The right plot shows a comparison between the scale factors measured by different methods in ttbar events (Kin, TagCount, TnP, IterativeFit), the combined scale factors obtained from the muon enriched sample (mu+jets), and the combined scale factors obtained from ttbar and muon enriched samples (comb). Further information: here

They currently design a neural network architecture that can do simultaneously the formerly independent steps that are followed in the analysis of jets, e.g. variable design per particle and track selection. Stoye explains: "The input to the deep learning algorithm are the constituents of the jet, all its particles and secondary vertices. These adds up to about 1000 features and if you use a general dense deep neural network you might have 10.000.000 to minimize in your optimization and in the  customized structure is only 250.000 as based on some assumptions - correct in the physics sense - you can reduce the complexity". In contrast to other algorithms, the new approach uses properties of all charged and neutral particle-flow candidates, as well as of secondary vertices within the jet, without a b-tagging specific preselection. "The neural network consists of multiple 1x1 convolutional layers for each input collection, their output is given to recurrent layers, followed by several densely connected layers. So far, in our simulations, this algorithm outperforms the other taggers significantly, in particular for high-pt jets, which could lead to improved sensitivity in searches for new physics with high energetic b jets in the final state."

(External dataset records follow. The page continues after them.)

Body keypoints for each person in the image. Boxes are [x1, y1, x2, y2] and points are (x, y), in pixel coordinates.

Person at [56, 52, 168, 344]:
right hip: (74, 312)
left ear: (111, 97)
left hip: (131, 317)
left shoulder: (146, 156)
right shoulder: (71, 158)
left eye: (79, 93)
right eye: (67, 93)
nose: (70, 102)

“In this process one has to understand both the available architectures as well as the physics problems. We input pretty complete information about the particles to the algorithm and gradually the neural network starts becomes able to figure out itself what is most important for the analysis. ” and continues: “We know that we have better tagging following the copious efforts of the past nine months. Thanks to the neural network technique there is an acceleration in the way we improve on these fields compared to the past though this is not to undermine all past efforts and the way in which they pushed our understanding.“

As a next step, the team plans to develop ways to reduce  systematic uncertainties. Stoye explains: “Presently there are different approaches on that within data science and this is an aspect that I am presently focusing. This is a major branch of research in data science in general and is called domain adaptation while it will be a major step in developing new techniques”.